* **Set problem**
Could you write out all the entries below again, substituting "street-view image" for "street-level photo" wherever it occurs and leaving everything else unchanged?

Entries taken from a collection
[START]

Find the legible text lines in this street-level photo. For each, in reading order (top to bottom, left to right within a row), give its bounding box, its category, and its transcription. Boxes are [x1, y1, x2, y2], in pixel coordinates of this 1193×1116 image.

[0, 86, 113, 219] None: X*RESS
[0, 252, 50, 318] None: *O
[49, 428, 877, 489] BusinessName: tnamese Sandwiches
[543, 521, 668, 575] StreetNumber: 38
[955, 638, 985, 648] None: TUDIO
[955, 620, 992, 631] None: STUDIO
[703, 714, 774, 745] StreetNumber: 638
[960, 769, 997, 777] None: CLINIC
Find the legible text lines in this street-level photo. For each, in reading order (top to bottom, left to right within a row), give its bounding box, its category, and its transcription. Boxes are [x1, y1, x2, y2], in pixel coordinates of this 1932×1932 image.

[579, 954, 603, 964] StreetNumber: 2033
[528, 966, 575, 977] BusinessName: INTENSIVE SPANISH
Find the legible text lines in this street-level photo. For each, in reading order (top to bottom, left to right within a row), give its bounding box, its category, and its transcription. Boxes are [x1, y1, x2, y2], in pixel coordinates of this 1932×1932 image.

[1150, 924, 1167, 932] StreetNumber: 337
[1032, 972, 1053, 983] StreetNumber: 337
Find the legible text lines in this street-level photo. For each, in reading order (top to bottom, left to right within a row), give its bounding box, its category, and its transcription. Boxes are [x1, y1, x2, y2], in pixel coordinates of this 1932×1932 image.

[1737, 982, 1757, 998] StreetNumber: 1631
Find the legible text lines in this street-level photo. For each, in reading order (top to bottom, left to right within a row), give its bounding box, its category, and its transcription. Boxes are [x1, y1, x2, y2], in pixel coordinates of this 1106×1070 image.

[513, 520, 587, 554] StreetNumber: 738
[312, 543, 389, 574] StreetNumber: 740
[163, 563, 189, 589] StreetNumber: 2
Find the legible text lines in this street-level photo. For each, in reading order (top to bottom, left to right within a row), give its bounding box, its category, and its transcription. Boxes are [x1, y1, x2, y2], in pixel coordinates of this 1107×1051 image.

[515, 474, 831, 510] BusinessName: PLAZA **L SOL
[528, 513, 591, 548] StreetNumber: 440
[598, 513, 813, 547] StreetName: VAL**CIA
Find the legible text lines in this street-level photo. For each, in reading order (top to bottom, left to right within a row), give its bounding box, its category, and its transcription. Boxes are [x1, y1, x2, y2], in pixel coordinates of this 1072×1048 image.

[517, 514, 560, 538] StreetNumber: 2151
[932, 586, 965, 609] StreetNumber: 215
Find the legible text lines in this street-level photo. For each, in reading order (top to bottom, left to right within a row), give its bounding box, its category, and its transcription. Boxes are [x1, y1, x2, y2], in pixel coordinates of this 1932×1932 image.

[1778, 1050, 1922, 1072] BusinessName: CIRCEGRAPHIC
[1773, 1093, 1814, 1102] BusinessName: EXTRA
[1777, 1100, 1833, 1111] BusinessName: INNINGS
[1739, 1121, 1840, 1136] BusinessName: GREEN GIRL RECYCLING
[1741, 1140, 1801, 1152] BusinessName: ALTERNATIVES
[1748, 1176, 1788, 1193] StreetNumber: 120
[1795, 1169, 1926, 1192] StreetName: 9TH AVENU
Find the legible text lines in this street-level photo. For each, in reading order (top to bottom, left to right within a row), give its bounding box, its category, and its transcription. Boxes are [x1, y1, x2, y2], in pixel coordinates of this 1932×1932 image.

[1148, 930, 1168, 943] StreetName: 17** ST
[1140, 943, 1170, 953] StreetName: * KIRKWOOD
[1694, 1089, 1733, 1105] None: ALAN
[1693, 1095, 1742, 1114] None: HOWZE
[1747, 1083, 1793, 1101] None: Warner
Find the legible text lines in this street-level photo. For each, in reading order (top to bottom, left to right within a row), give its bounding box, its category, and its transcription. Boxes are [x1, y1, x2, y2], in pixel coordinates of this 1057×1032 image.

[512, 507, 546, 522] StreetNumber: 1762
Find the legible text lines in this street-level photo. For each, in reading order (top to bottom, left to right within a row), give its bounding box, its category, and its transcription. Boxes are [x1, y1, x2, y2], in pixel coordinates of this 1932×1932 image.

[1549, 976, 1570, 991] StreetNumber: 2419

[END]

* **Result for this exercise**
Find the legible text lines in this street-view image. For each, in reading order (top to bottom, left to right within a row), give its bounding box, its category, and its transcription. Boxes are [x1, y1, x2, y2], in pixel coordinates of this 1193×1116 image.

[0, 86, 113, 219] None: X*RESS
[0, 252, 50, 318] None: *O
[49, 428, 877, 489] BusinessName: tnamese Sandwiches
[543, 521, 668, 575] StreetNumber: 38
[955, 638, 985, 648] None: TUDIO
[955, 620, 992, 631] None: STUDIO
[703, 714, 774, 745] StreetNumber: 638
[960, 769, 997, 777] None: CLINIC
Find the legible text lines in this street-view image. For each, in reading order (top to bottom, left to right within a row), give its bounding box, its category, and its transcription. Boxes are [x1, y1, x2, y2], in pixel coordinates of this 1932×1932 image.

[579, 954, 603, 964] StreetNumber: 2033
[528, 966, 575, 977] BusinessName: INTENSIVE SPANISH
Find the legible text lines in this street-view image. For each, in reading order (top to bottom, left to right within a row), give its bounding box, its category, and its transcription. Boxes are [x1, y1, x2, y2], in pixel coordinates of this 1932×1932 image.

[1150, 924, 1167, 932] StreetNumber: 337
[1032, 972, 1053, 983] StreetNumber: 337
Find the legible text lines in this street-view image. For each, in reading order (top to bottom, left to right within a row), give its bounding box, its category, and its transcription. Boxes are [x1, y1, x2, y2], in pixel coordinates of this 1932×1932 image.

[1737, 982, 1757, 998] StreetNumber: 1631
Find the legible text lines in this street-view image. For each, in reading order (top to bottom, left to right within a row), give its bounding box, its category, and its transcription. Boxes are [x1, y1, x2, y2], in pixel coordinates of this 1106×1070 image.

[513, 520, 587, 554] StreetNumber: 738
[312, 543, 389, 574] StreetNumber: 740
[163, 563, 189, 589] StreetNumber: 2
Find the legible text lines in this street-view image. For each, in reading order (top to bottom, left to right within a row), give its bounding box, its category, and its transcription. Boxes are [x1, y1, x2, y2], in pixel coordinates of this 1107×1051 image.

[515, 474, 831, 510] BusinessName: PLAZA **L SOL
[528, 513, 591, 548] StreetNumber: 440
[598, 513, 813, 547] StreetName: VAL**CIA
Find the legible text lines in this street-view image. For each, in reading order (top to bottom, left to right within a row), give its bounding box, its category, and its transcription. Boxes are [x1, y1, x2, y2], in pixel coordinates of this 1072×1048 image.

[517, 514, 560, 538] StreetNumber: 2151
[932, 586, 965, 609] StreetNumber: 215
Find the legible text lines in this street-view image. For each, in reading order (top to bottom, left to right within a row), give its bounding box, its category, and its transcription. Boxes are [x1, y1, x2, y2], in pixel coordinates of this 1932×1932 image.

[1778, 1050, 1922, 1072] BusinessName: CIRCEGRAPHIC
[1773, 1093, 1814, 1102] BusinessName: EXTRA
[1777, 1100, 1833, 1111] BusinessName: INNINGS
[1739, 1121, 1840, 1136] BusinessName: GREEN GIRL RECYCLING
[1741, 1140, 1801, 1152] BusinessName: ALTERNATIVES
[1748, 1176, 1788, 1193] StreetNumber: 120
[1795, 1169, 1926, 1192] StreetName: 9TH AVENU
Find the legible text lines in this street-view image. For each, in reading order (top to bottom, left to right within a row), give its bounding box, its category, and its transcription. Boxes are [x1, y1, x2, y2], in pixel coordinates of this 1932×1932 image.

[1148, 930, 1168, 943] StreetName: 17** ST
[1140, 943, 1170, 953] StreetName: * KIRKWOOD
[1694, 1089, 1733, 1105] None: ALAN
[1693, 1095, 1742, 1114] None: HOWZE
[1747, 1083, 1793, 1101] None: Warner
Find the legible text lines in this street-view image. For each, in reading order (top to bottom, left to right within a row), give its bounding box, its category, and its transcription. Boxes are [x1, y1, x2, y2], in pixel coordinates of this 1057×1032 image.

[512, 507, 546, 522] StreetNumber: 1762
Find the legible text lines in this street-view image. For each, in reading order (top to bottom, left to right within a row), give its bounding box, its category, and its transcription. Boxes are [x1, y1, x2, y2], in pixel coordinates of this 1932×1932 image.

[1549, 976, 1570, 991] StreetNumber: 2419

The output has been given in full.